In order to obtain a Police Clearance Certificate must l go to the local Police Department or can a Commissionaire do the same thing.

Do l require fingerprints when getting this certificate as well.

Thanks


----------



## DylanW (Jan 26, 2011)

Shaztadaisy said:


> Hi,
> 
> In order to obtain a Police Clearance Certificate must l go to the local Police Department or can a Commissionaire do the same thing.
> 
> ...


Hi,

AFP website at: AFP Homepage - Australian Federal Police for information on obtaining a National Police Check. Please note that a fingerprint check is not required and the relevant code for this check is Code 33 - Immigration/Citizenship. Please make all the necessary arrangements as detailed in the form. Please ask for the police check to be sent directly to you and when you have received it please forward it to DIAC. Failure to follow the instructions in the online form may result in a non-acceptable police clearance for DIAC purposes.


----------



## miniature.moose (Jul 22, 2011)

I have read the AFP homepage and the protocol for obtaining a national police check.
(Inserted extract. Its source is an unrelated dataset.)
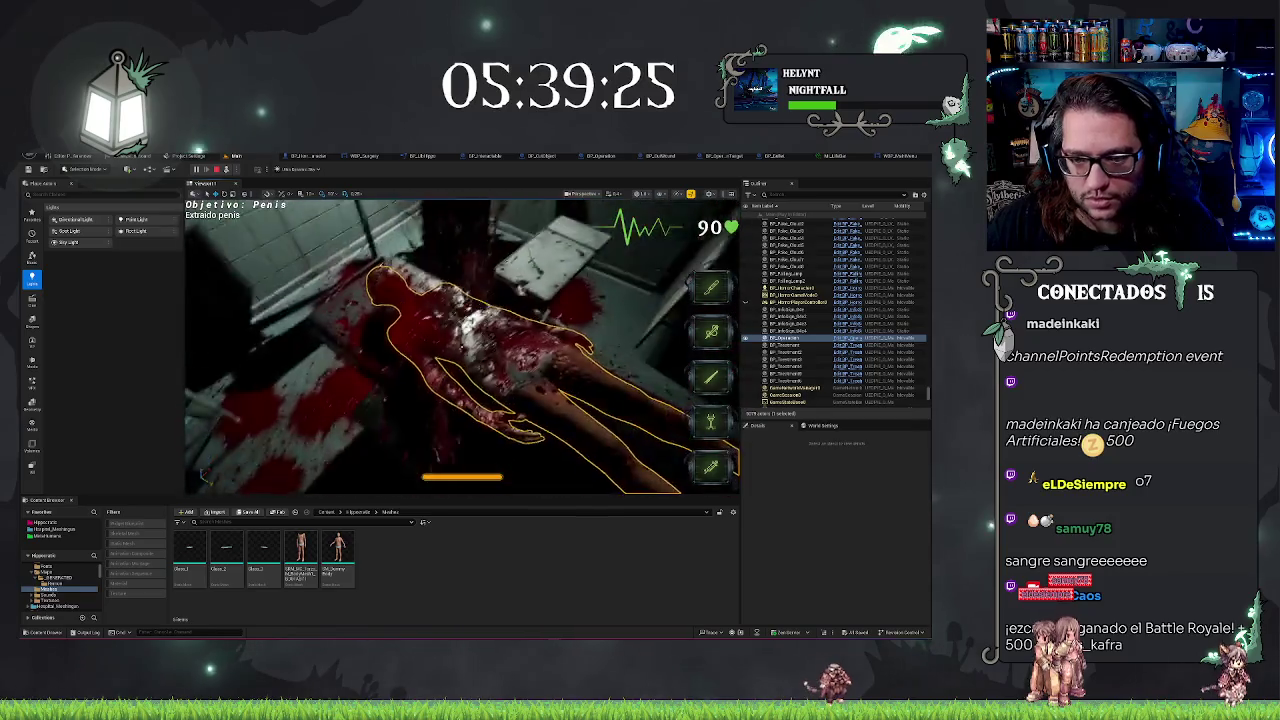
pyautogui.press('f')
It doesn't mention anything about applying from overseas. Is this the same process? It doesn't say anything about additional postage fees or the like. I tried to send an email but it isn't compatible with 'Safari' for some reason (only Firefox & Explorer). My partner is German and we're applying from Germany. Has anyone here applied for an Australian National Police Check from overseas? What was the process? Was it relatively straight forward? Did it take a very long time to receive the check from overseas? Thanks once again to all you wonderful people!


----------



## miniature.moose (Jul 22, 2011)

I have looked into it further and it seems you can do it from overseas. The one thing I don't understand though is how one is supposed to provide a money order along with the application when money orders apparently don't exist in Germany. Has anyone else done this from overseas... more specifically, Germany? I could send the application for police clearance to my mum in Perth, get her to organise a money order from Australia Post and then send it on to the AFPD in Canberra. They will send the certificate back to Germany right? I'm assuming they don't restrict postage to within Australia.


----------